As a Sacramento bicyclist for 40 years, I find it gratifying that more and more citizens are commuting to work on bicycles. No doubt the price of gasoline hovering above $3 a gallon is a contributing factor.

Regardless of the reason, an increasing number of people are contributing to cleaner air and decreased congestion and are embracing a healthier lifestyle. And Sacramento is the perfect venue for bicyclists. Blessed with fair weather the majority of the year, flat terrain and a scenic bike path, our city would seem the ideal spot for bicycle commuting.

However, I also find we must contend with a new nemesis. I do not refer to the broken glass and gravel along the roads.

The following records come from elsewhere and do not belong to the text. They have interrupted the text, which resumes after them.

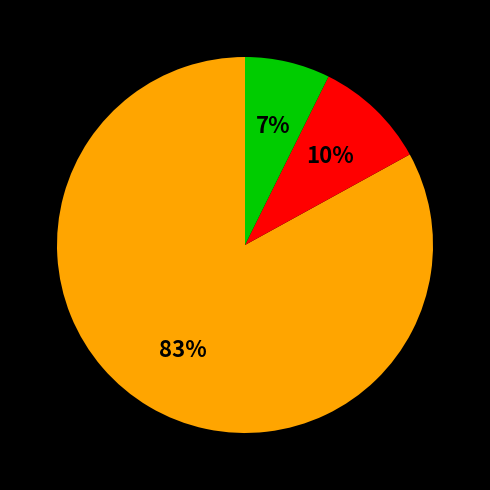

Count the number of slices in the pie.

3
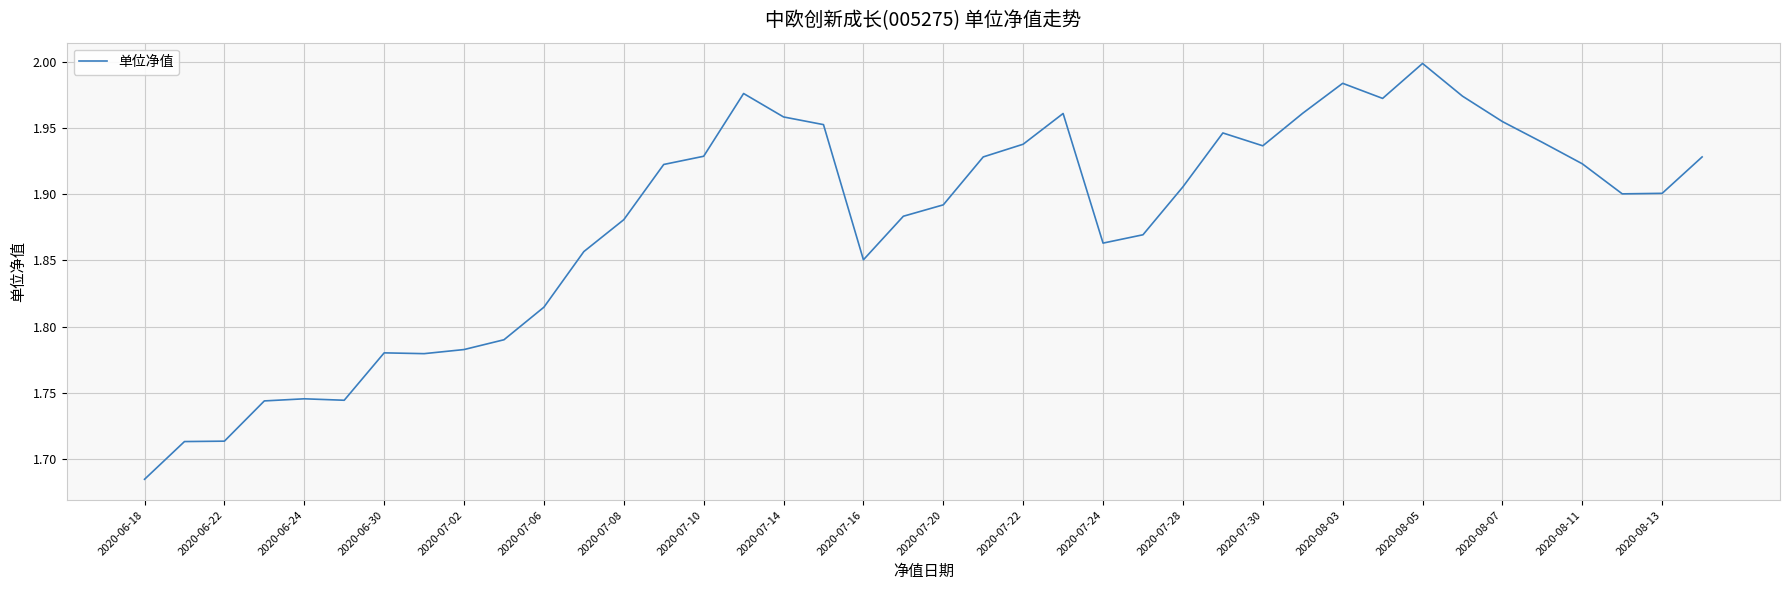

Between 2020-08-05 and 2020-07-30, which is larger?

2020-08-05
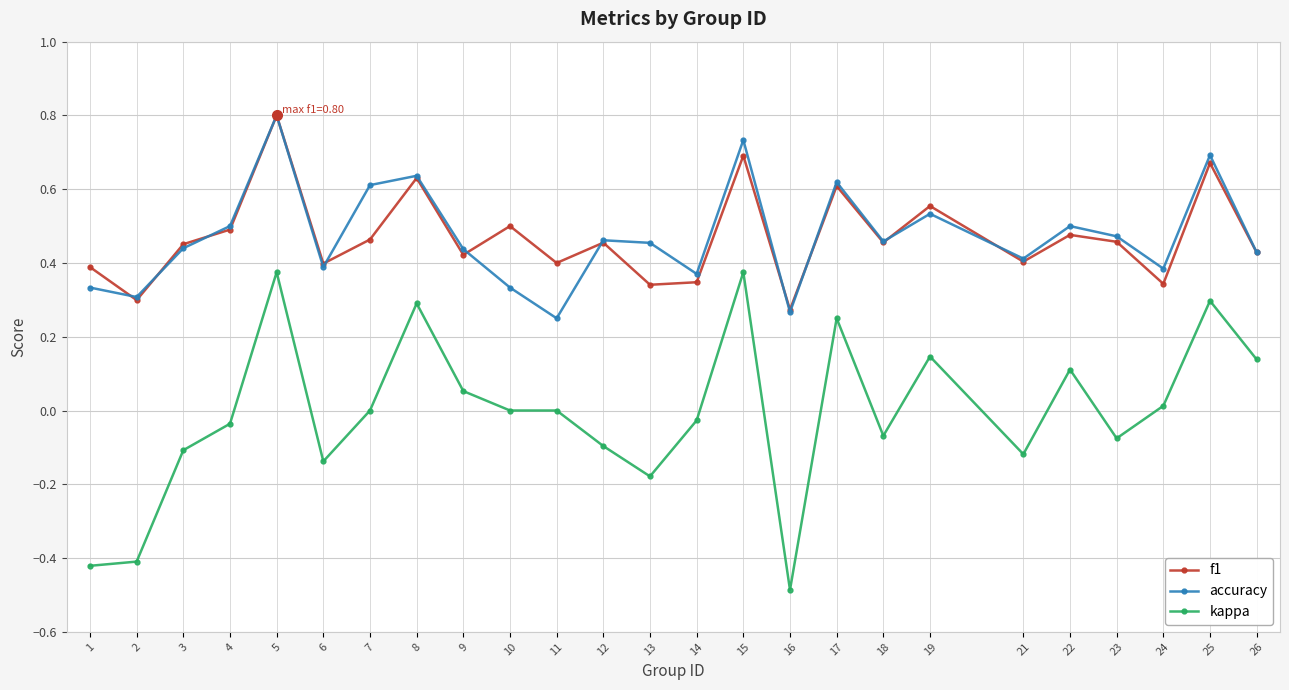

In f1, how many points are higher than both neighbors (excluding endpoints)?

9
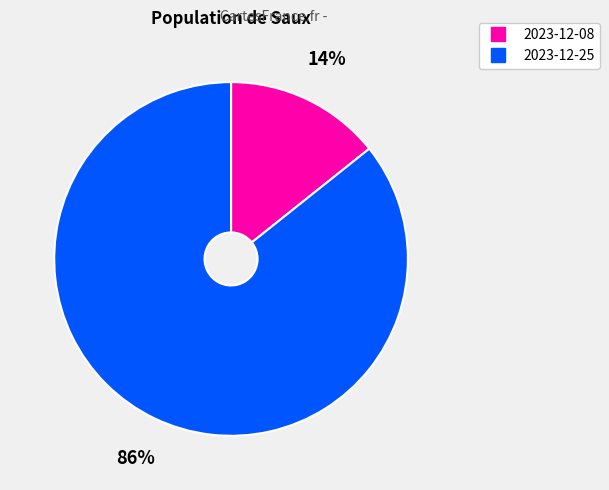

Is it true that 2023-12-25 is 73% of the pie?

False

Nor do I speak of the pickup trucks, SUVs or construction trucks that rumble past, taking up what seems to be 107 percent of the lane. No, I am referring to the Lance Armstrong wannabe.

If you have ever traveled the American River Bike Trail, you’ve encountered them: the guys with the $5,000 bikes and $2,000 wardrobes zooming along the bike trail. Apparently, these fellows have never spent a dollar learning proper bicycling etiquette.

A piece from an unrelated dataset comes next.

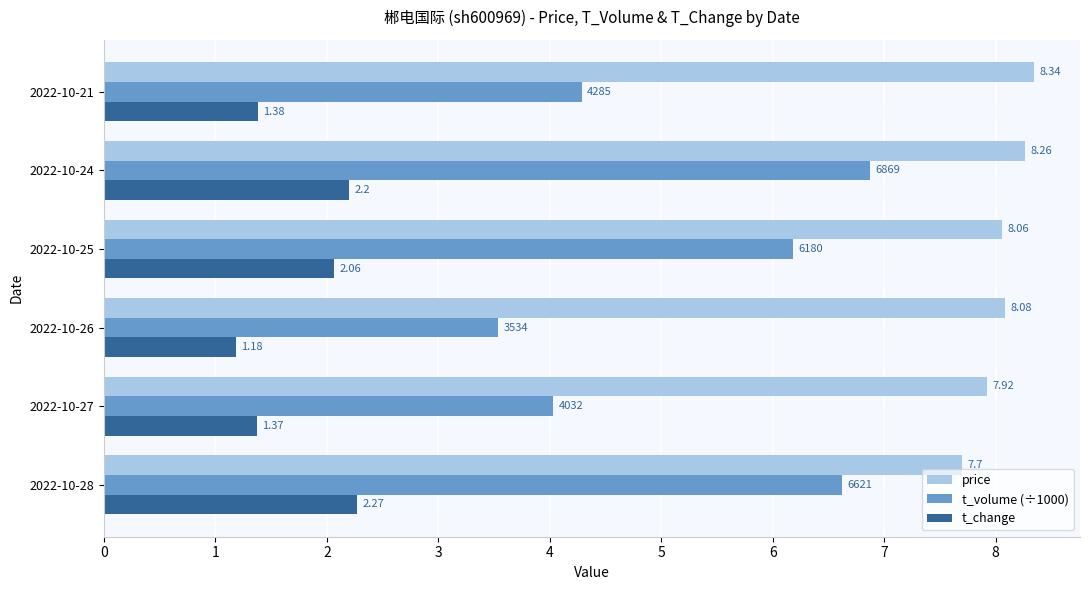

What is the average value of the t_change series?

1.7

They seem to revel in the act of whizzing past you on the bike trail, dangerously close, without any warning whatsoever. Obviously, it is beneath them to utter the phrase “On your left” to the hoi polloi.

Not only is this the height of incivility, but also it jeopardizes both them and you. At the very least, having a bicyclist silently slip past you is unnerving and distracting. In a worst-case scenario, a momentary swerve by you to avoid an obstacle in the road—such as a tree branch or dashing squirrel—can send both riders for a nasty and painful spill.

And so, I beseech all you Lance Armstrong wannabes to take a moment, slack off the pedaling of your 2.4-kilogram carbon-fiber bicycle for a second, and just give a courteous, clearly spoken “On your left” to the cyclist in front of you before you pass. One or two collisions might convince you of the prudence of this practice.